Over the last several weeks, I've been reading The Civilizations of Africa: A History to 1800 by Christopher Ehret. This book was published in 2002 and is based upon Ehret's work as a linguist studying African languages. The Amazon link for this book can be found here.
The book describes the placement and economy of early Afroasiatic, Nilo-Saharan, Niger-Congo, Khoisan and BaTwa communities starting at approximately 21,000 ybp. He describes how each of these communities employed and developed food acquisition methods in response to changes in their local climates.
Relevant to the discussion of domestication on the Nile is Ehret's description of two distinct cultures: The proto-Afroasiatic culture originating along the Red Sea Hills and northern Ethiopian highlands and the proto-Nilo-Saharan culture of the middle Nile. Map 4 of the book illustrates the proposed locations for these proto cultures:
post). Early Nilo-Saharan peoples are believed to have lived at the confluence of the White and Blue Nile (post).

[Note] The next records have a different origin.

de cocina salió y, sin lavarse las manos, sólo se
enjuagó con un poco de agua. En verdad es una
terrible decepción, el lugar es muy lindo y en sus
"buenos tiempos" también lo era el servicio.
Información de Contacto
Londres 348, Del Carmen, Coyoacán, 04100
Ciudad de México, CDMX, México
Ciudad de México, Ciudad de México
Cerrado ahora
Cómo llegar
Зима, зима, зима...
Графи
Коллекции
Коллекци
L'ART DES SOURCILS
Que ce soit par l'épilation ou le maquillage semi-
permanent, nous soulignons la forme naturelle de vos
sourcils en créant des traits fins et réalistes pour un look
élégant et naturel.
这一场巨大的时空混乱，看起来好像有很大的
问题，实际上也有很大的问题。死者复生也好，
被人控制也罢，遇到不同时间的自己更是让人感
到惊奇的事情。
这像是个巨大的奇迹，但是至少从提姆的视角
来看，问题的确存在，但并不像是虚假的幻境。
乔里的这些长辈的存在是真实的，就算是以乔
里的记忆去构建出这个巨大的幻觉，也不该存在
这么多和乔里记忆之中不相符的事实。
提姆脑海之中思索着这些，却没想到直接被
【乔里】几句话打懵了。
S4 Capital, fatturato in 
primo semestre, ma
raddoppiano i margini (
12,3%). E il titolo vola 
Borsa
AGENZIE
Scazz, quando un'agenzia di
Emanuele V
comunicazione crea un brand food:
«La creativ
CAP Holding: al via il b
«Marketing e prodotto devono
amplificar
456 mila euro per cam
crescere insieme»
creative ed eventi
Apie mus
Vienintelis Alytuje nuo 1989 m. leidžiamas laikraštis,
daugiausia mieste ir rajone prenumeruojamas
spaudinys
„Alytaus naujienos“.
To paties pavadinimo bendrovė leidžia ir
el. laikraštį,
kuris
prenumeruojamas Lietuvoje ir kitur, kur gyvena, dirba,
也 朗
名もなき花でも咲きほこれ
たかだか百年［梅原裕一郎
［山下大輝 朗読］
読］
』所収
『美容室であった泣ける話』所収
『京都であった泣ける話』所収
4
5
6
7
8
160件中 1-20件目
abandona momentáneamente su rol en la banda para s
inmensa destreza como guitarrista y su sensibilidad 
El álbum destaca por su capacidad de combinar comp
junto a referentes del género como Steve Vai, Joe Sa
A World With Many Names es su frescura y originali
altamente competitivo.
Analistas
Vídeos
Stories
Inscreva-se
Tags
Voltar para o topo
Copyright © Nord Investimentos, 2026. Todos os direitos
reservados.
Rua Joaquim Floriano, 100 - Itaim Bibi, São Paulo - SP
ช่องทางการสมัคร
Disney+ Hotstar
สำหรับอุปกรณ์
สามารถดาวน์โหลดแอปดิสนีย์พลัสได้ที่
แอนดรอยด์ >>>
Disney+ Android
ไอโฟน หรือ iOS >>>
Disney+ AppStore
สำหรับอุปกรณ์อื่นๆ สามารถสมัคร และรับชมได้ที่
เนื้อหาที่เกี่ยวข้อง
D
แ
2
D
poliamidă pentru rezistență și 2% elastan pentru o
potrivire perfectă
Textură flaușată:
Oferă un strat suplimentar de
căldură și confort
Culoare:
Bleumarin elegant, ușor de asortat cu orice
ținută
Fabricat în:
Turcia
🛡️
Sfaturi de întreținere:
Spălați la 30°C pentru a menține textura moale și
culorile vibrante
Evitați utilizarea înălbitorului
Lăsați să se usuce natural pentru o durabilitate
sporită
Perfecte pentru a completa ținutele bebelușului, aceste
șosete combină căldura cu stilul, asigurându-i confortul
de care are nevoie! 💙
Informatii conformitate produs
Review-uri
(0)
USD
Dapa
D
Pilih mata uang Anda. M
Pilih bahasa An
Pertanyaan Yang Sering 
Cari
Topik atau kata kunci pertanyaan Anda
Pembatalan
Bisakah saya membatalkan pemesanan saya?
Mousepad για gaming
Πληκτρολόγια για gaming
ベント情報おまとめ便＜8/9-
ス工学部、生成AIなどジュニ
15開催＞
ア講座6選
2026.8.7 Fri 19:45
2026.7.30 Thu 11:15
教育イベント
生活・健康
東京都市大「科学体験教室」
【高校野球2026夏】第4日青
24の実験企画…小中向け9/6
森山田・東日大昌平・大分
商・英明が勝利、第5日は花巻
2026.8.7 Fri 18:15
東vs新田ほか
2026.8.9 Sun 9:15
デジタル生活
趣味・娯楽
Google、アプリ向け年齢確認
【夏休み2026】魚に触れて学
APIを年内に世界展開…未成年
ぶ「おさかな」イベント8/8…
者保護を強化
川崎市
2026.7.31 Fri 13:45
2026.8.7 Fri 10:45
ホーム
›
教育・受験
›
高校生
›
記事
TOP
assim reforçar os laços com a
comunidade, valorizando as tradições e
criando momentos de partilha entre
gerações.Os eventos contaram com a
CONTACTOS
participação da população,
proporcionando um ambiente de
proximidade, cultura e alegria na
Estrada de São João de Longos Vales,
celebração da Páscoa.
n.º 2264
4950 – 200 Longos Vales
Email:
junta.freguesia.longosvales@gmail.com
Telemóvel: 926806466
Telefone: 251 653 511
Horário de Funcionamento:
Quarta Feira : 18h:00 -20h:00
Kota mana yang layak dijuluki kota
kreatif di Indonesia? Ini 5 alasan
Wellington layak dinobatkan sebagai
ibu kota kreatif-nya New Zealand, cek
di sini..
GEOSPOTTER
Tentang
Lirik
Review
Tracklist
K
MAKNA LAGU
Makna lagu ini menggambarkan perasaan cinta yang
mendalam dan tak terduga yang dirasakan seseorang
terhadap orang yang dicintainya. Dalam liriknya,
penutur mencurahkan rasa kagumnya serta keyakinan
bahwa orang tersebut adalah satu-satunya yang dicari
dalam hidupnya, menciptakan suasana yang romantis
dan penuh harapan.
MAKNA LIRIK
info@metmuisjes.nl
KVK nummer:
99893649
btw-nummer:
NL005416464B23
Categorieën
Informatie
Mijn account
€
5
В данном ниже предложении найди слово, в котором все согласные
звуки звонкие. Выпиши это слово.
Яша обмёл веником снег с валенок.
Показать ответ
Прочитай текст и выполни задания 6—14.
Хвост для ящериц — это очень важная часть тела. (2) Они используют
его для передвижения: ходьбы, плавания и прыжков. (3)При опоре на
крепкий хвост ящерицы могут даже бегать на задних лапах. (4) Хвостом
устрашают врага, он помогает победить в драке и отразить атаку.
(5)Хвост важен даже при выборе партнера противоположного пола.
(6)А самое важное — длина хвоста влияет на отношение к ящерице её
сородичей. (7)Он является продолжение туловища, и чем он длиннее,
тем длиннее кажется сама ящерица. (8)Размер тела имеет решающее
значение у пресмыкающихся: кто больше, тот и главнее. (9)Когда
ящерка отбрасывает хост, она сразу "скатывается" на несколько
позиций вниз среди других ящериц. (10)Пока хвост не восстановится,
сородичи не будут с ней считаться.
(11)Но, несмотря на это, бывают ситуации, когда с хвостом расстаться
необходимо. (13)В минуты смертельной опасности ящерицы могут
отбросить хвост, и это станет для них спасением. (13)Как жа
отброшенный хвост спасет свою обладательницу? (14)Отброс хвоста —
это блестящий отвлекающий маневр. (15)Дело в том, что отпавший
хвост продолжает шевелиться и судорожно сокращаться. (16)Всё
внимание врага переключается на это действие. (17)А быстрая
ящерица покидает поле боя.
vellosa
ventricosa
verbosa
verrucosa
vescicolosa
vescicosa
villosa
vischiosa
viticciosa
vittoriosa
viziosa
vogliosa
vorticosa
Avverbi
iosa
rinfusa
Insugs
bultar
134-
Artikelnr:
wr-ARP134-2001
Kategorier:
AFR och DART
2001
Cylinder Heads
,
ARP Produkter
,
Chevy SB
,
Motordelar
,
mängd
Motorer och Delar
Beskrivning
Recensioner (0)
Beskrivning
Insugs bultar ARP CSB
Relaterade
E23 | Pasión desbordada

These groups gradually expanded outwards from their homelands, especially after 10500 bp during the phase of the green Sahara. Ehret refers to this phase as the Holocene Climatic Optimum. (On this blog, it has previously been referred to as the Great Wet Phase of the Sahara.) Ehret points out that during these expansions, the Afroasiatic and Nilo-Saharan cultures came into contact with each other. There is linguistic evidence of cultural exchange, including the exchange of knowledge about plant and livestock cultivation. The forms of exchange are quite detailed and I would be doing the author a disservice to copy his recently published work directly on this blog.
Ehret's book is available on Amazon for a modest price. I have read the first four chapters and I believe the book deserves at least four stars, so don't be fooled by the review of one disgruntled reader. In addition to the in depth discussion on Afroasiatic and Nilo-Saharan cultures, there is the remarkable early history of Niger-Congo, Khoisan and BaTwa peoples. African domestication of various crops such as cotton, sorghum, yams, millet, black-eyed peas, palm oil and African groundnut are explored. The book is easy to read and does not require any specialist knowledge of African archaeology or linguistics.
Regarding the recent discussion on this blog, Ehret's linguistic deductions do support the assertion that cattle were domesticated independently by the Nilo-Saharans at about 10,000 bp. He also suggests that Afroasiatic speakers of the Red Sea hills may have engaged in a form of "protection of wild cows". As of the 2002 publication, Ehret stated that the exchange of knowledge regarding cattle herding between Nilo-Saharans and Afroasiatic speakers of the Red Sea hills is as yet poorly understood.